El otro soldado abrió los ojos aproximadamente a las dos horas de trayecto. Y entonces se hizo la luz en medio de la noche cerrada; el resplandor de su iris verde esmeralda fue el causante. Para más asombro, el chico me sonrió, desperezándose sin pudor alguno sobre su asiento, justo frente a mí.

-¿Quiere usted que le suba la maleta al portaequipajes?, fue su saludo.
-Si no le importa, se lo agradecería. Llega un momento que es incómodo tenerla bajo los pies todo el rato.
Contagiada de su sonrisa encantadora, sentí rubor en mis mejillas; no sabía disimular. Quizá, tampoco quise hacerlo.
Se levantó y se giró para darle un empujón al un par de petates, que se desplazaron como si no pesaran más que un peine, cediendo sitio a mi bolsón.
Vitoreé mentalmente aquél cuerpo de nalga rotunda y espalda interminable, no te gires ahora, por favor, déjame mirarte un poco más.
No pareció haberme leído el pensamiento, pues se dio la vuelta de nuevo y procedió a subir la maleta, que en sus manos pareció perder la mitad de su peso.
Su compañero leía cómics, mientras tanto, y no dejaría de hacerlo en todo el trayecto. Me miró de soslayo un instante, y debió darse cuenta de mi manera casi concupiscente de observar a su amigo, porque reprimió una sonrisa y tosió con disimulo, continuando de seguido con su abstraída actividad.
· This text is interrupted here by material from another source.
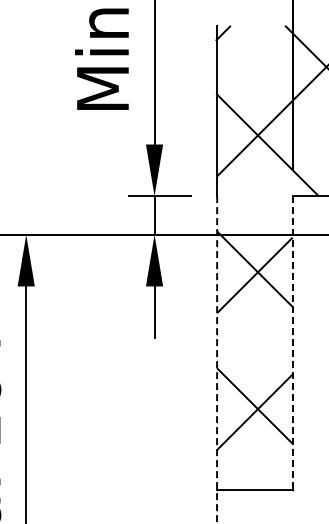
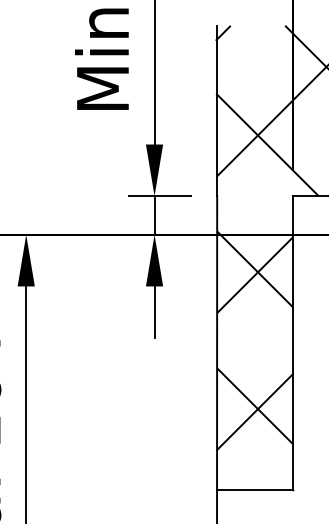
line at (292, 343): dashed -> solid
line at (217, 360): dashed -> solid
El hombre del sombrero despertaba por momentos, cambiaba de postura y se dormía de nuevo, roncando a veces sin recato, ajeno a todo, indiferente, preocupado solamente de que no se le cayera el sombrero, que debía ser harto importante para él, y se lo ajustaba instintivamente a cada rato.

La madre del bebé no paraba de hablar; de hecho hablaba sola desde el primer momento, a sabiendas de que yo  no tenía más remedio que escucharla, a menos que tomara la tentadora decisión de pedirle de nuevo al chaval que me bajara la maleta para huir. Le contestaba con monosílabos por pura cortesía, bastante tenía yo ya con mi trabajo, para seguir soportando partos, cólicos de recién nacido y suturas sépticas también durante mi trayecto a casa.

El chico de los ojos esmeralda se dio cuenta de mi hartazgo y me miró de modo cómplice, sonriendo siempre, regalo de dioses, en comprensiva actitud que agradecí respondiendo de igual modo. Por momentos se dormía de nuevo, por momentos  despertaba, y el compartimento volvía a resplandecer a la luz de sus ojos.

Seis vidas, un viaje. Una noche de compartida impaciencia por llegar, a donde fuera, copartícipes del tedio, del sueño, del hambre sólo calmada por algunos sandwiches que de vez en cuando iban emergiendo de sendas bolsas.

Y el gusano de hierro avanzaba, deteniéndose en cada pueblo para volver a avanzar, poderoso y robusto, brindándonos, con su traqueteo, el vaivén de la mejor de las cunas.